TO DO: Begin at the line holding "Table 1. Trajectory" and set down exactly each line through the last one below, omitting pictures. Include nothing else.

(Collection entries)
-.-.-

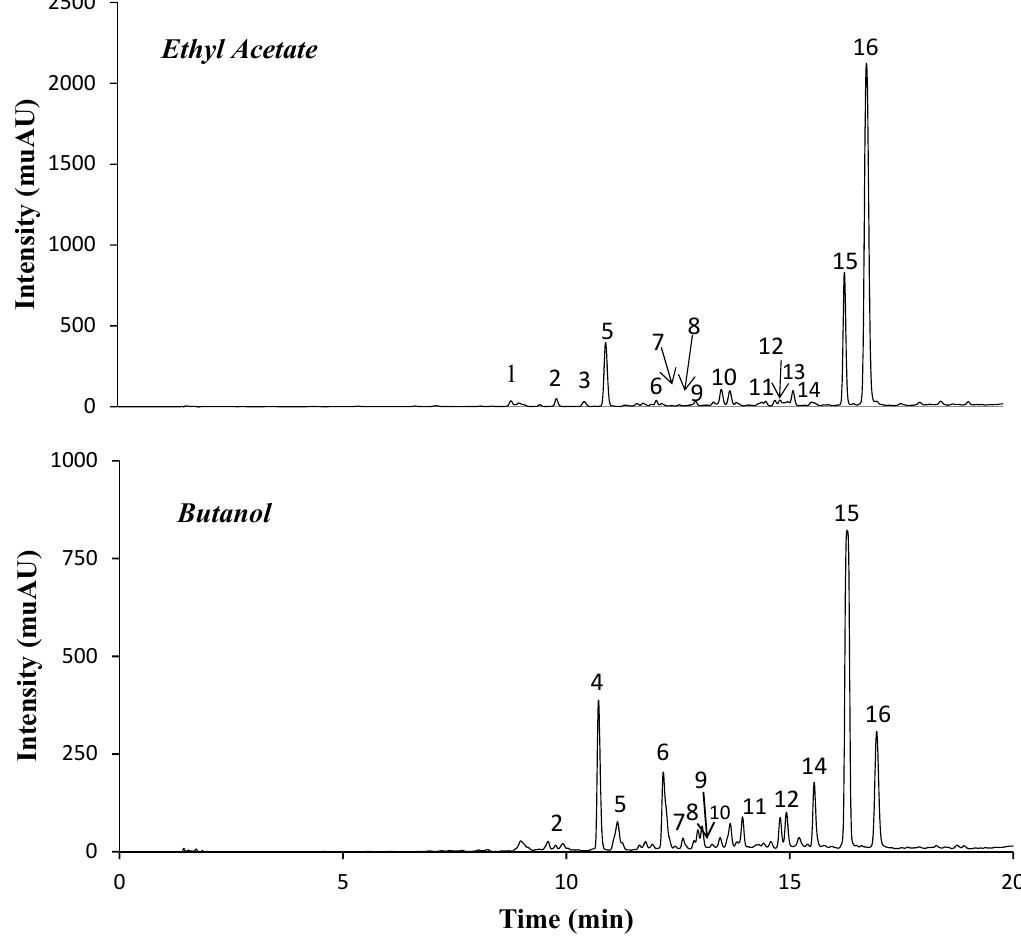
Figure 1. Chromatographic representation of Scrophularia tenuipes fractions at 280 nm. Numbers in the figure correspond to the UHPLC-DAD-ESI-MS n peaks described in Table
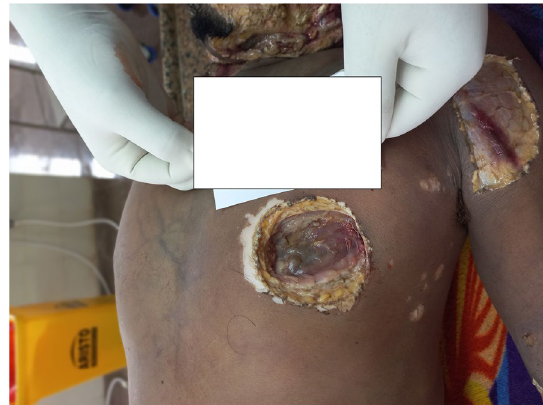
Fig. 2 Aquatic predator activity (freshwater crab)—circular defect on the front of the left side of the chest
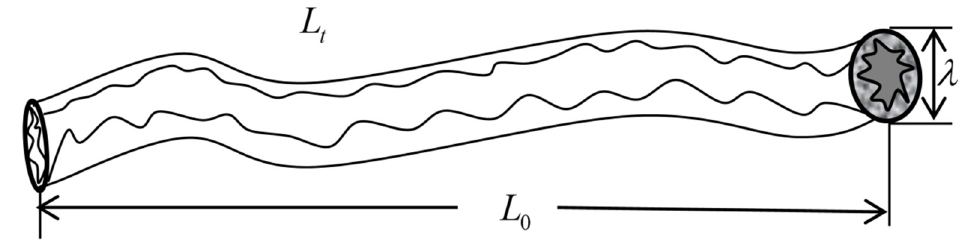
Figure 2. Model characterization of a single fracture.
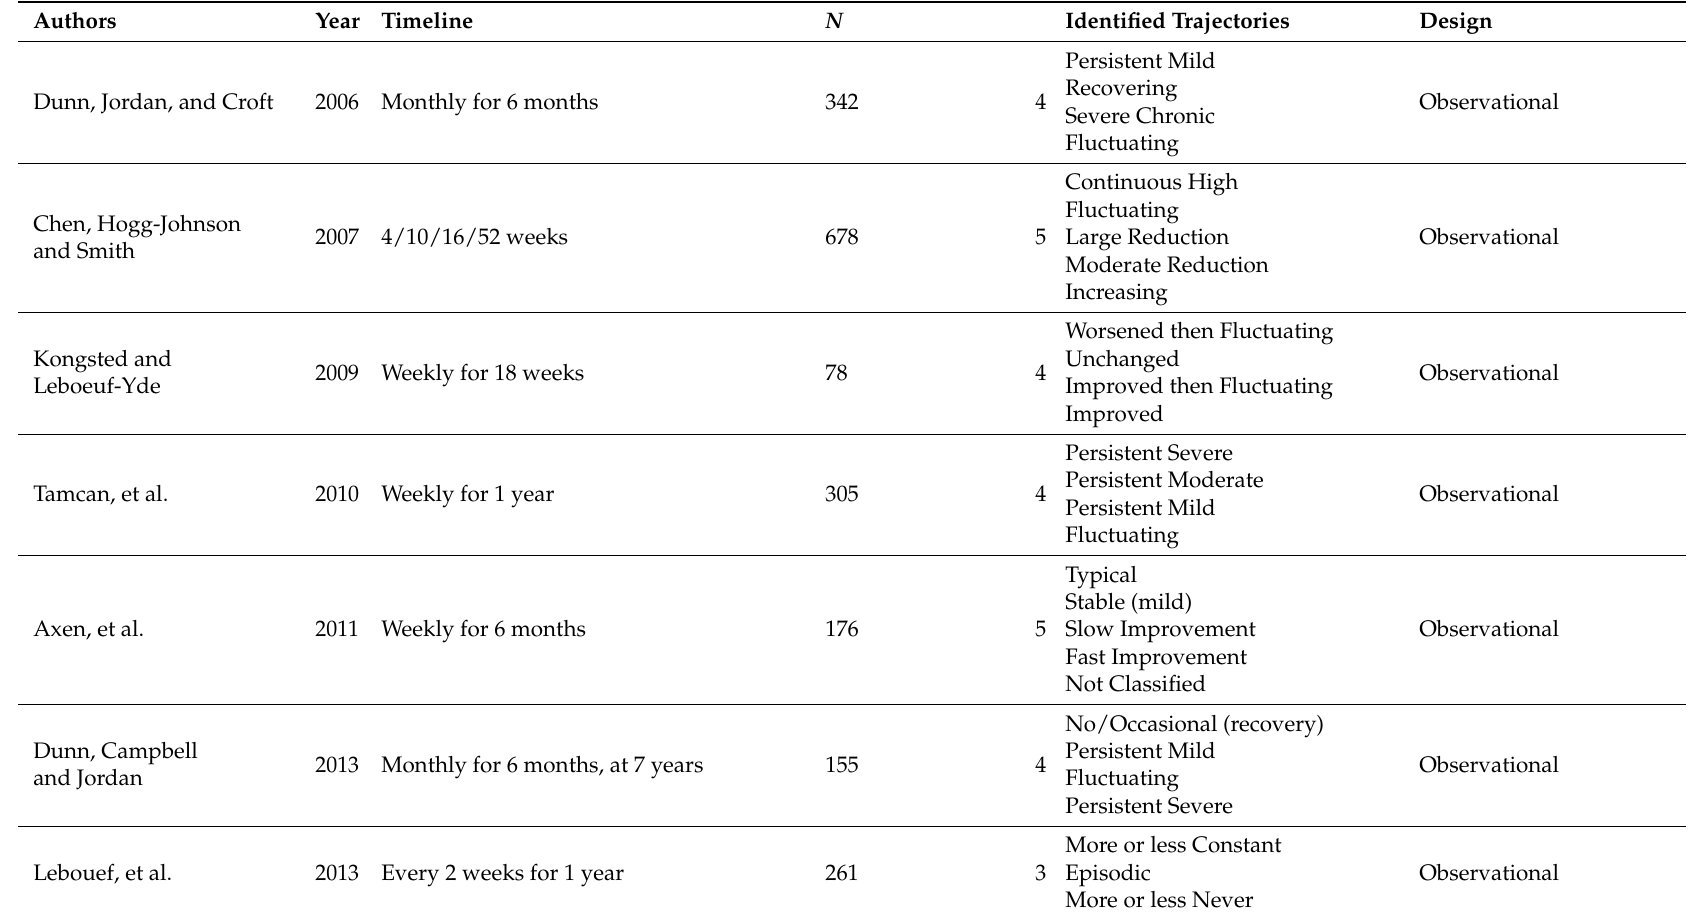
Table 1. Trajectory Classification by Reference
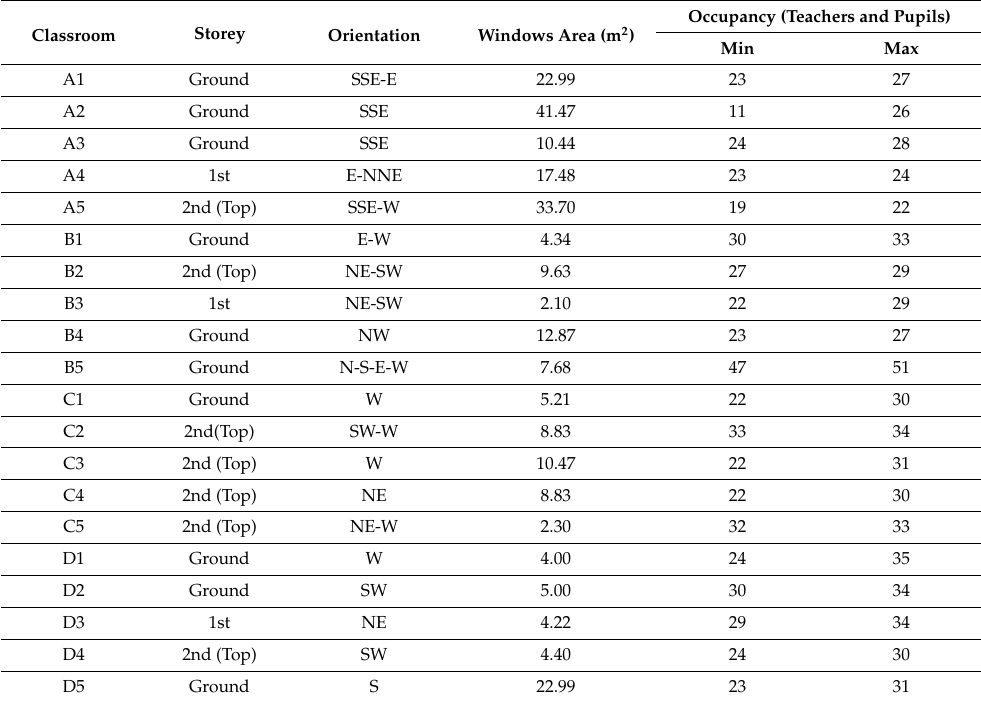
Table 2. Classrooms with orientation, location, occupancy and window surface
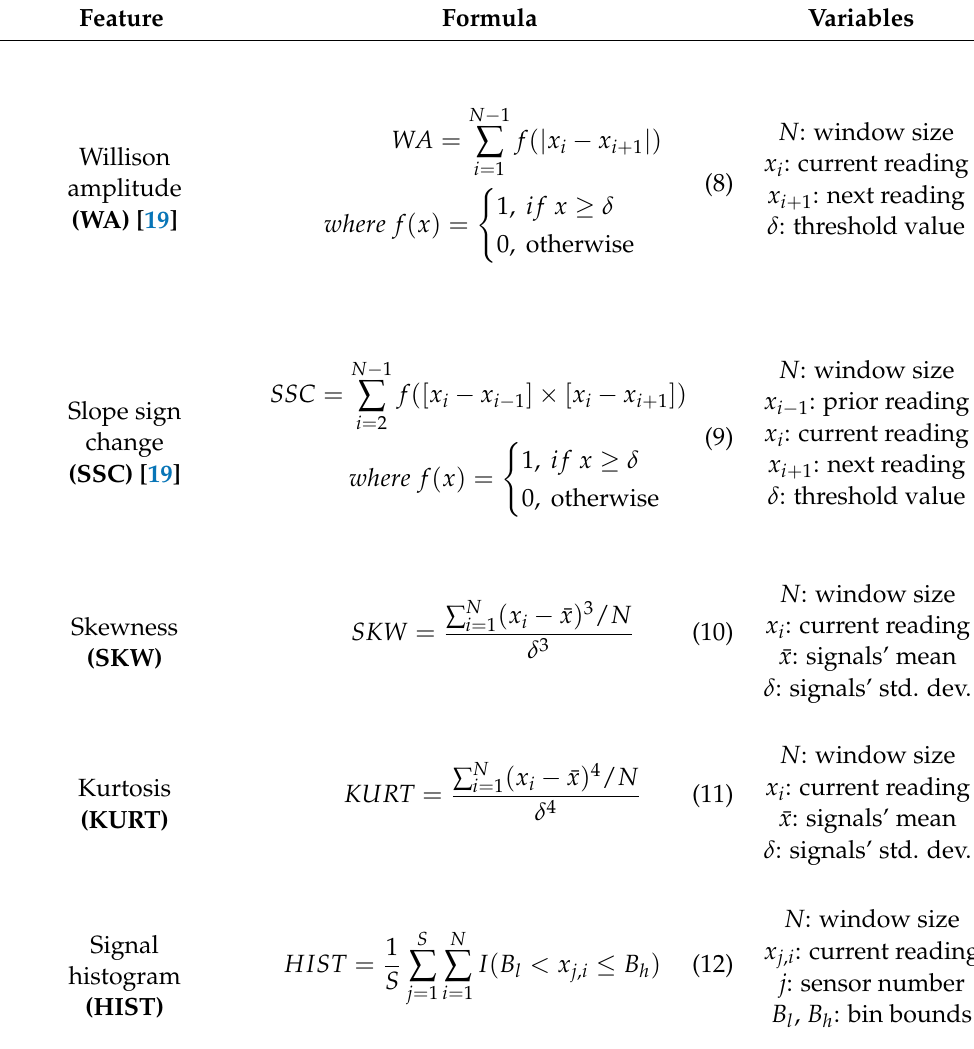
Table 1. Cont. Feature Formula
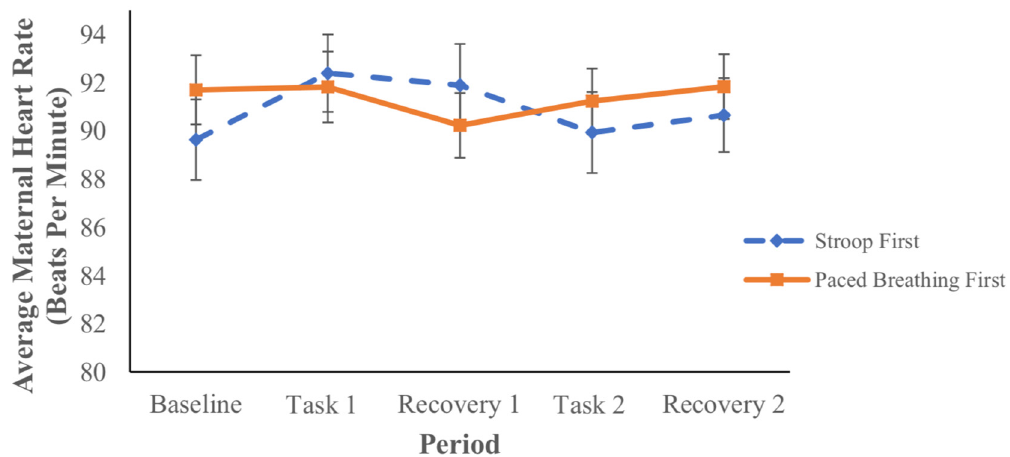
Figure 4. Maternal HR During Each Study Period By Group.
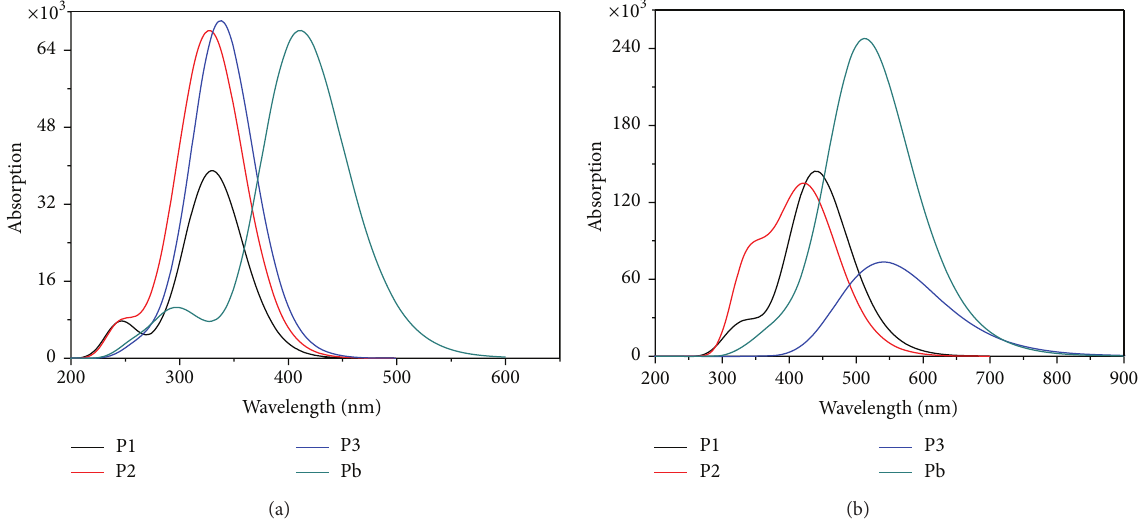
Figure 5: Absorption spectra of P1, P2, P3, and PBDT-BTA (Pb) for (a) 𝑛 = 1 and (b) 𝑛 = 3 .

-.-.-

TASK ANSWER:
Table 1. Trajectory Classification by Reference
Table 2. Classrooms with orientation, location, occupancy and window surface
Table 1. Cont. Feature Formula
Figure 4. Maternal HR During Each Study Period By Group.
Figure 5: Absorption spectra of P1, P2, P3, and PBDT-BTA (Pb) for (a) 𝑛 = 1 and (b) 𝑛 = 3 .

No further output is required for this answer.